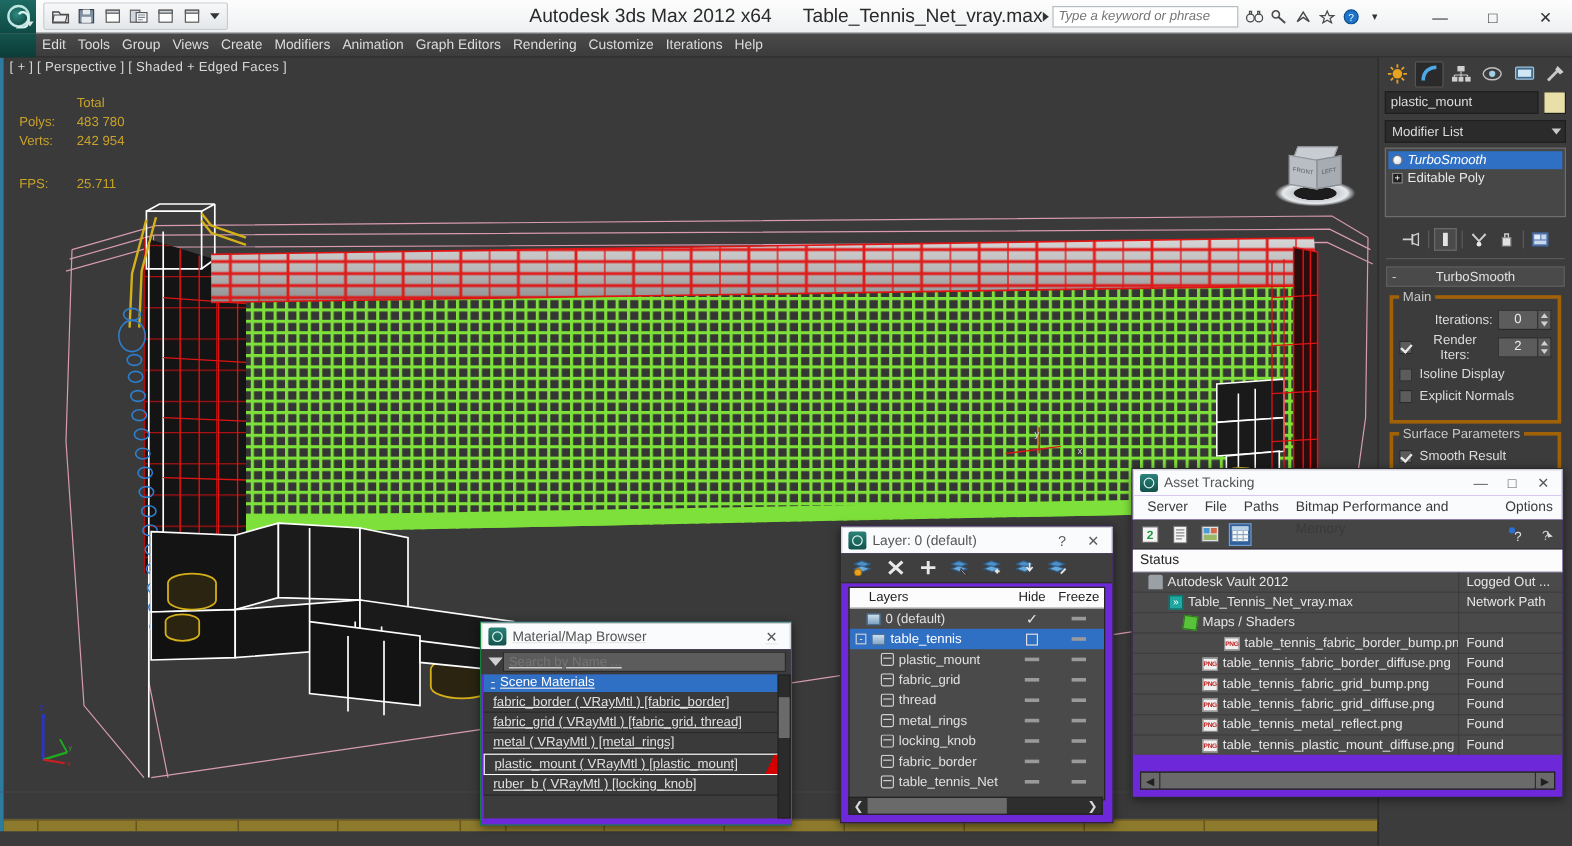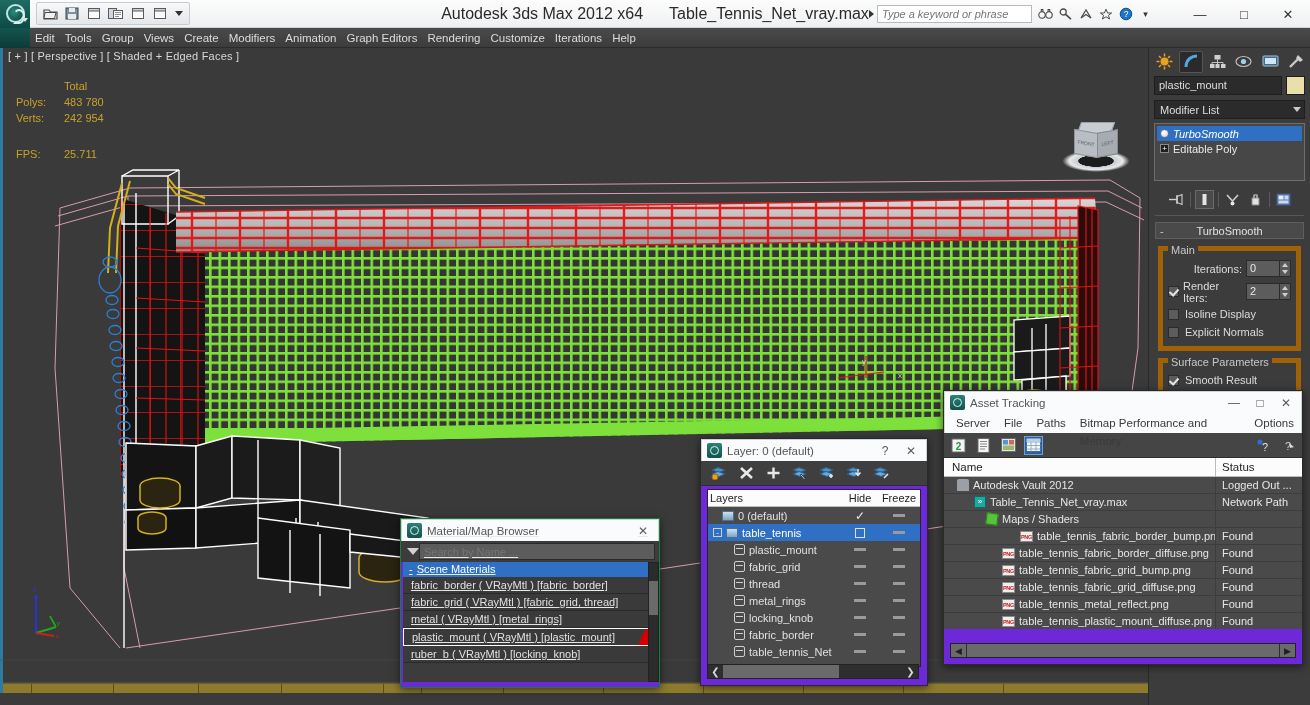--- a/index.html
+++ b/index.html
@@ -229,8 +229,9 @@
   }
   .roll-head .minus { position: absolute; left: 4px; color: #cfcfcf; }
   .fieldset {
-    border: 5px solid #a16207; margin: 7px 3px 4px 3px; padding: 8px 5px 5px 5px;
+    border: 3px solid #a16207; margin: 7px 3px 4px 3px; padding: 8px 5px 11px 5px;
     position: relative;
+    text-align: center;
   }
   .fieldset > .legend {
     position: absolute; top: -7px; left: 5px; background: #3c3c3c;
○ ○ ○ ○ ○
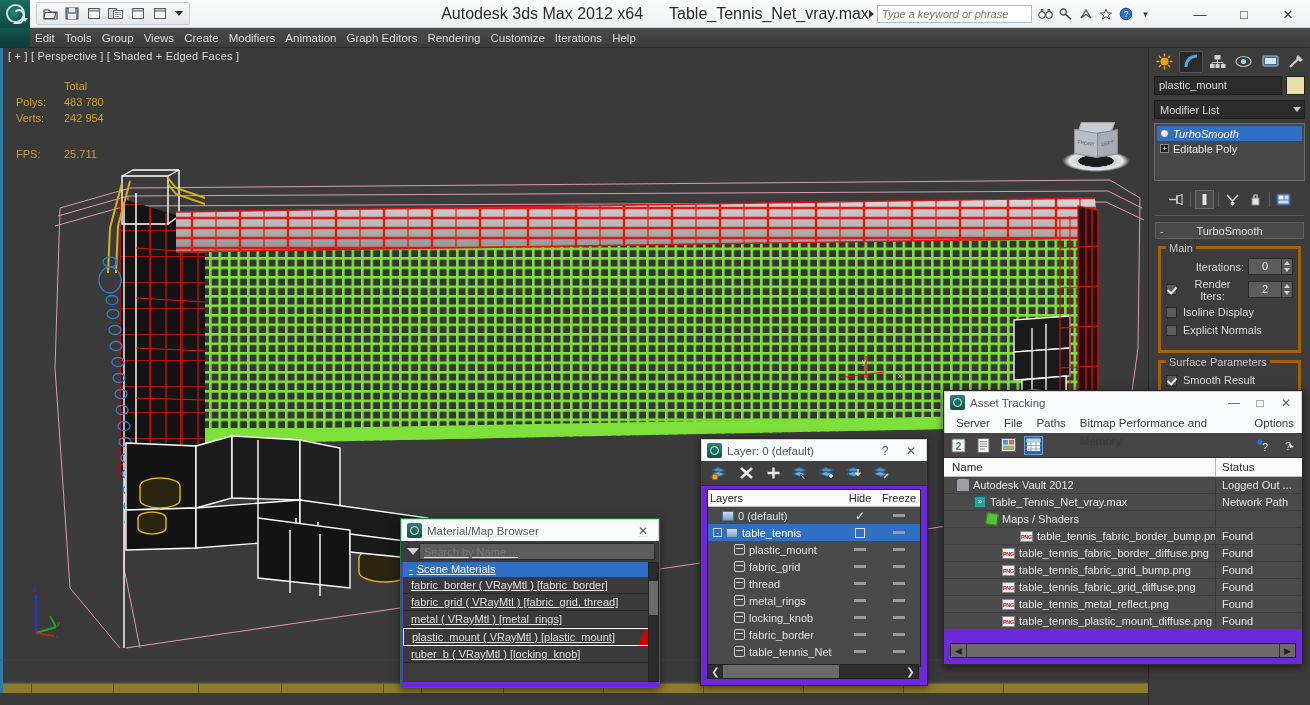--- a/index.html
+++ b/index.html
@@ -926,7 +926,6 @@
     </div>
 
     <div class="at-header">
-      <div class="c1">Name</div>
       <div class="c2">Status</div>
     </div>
○ ○ ○ ○ ○
Find the string "position" in the entries above and return each line that holds it.

   .roll-head .minus { position: absolute; left: 4px; color: #cfcfcf; }
     position: relative;
     position: absolute; top: -7px; left: 5px; background: #3c3c3c;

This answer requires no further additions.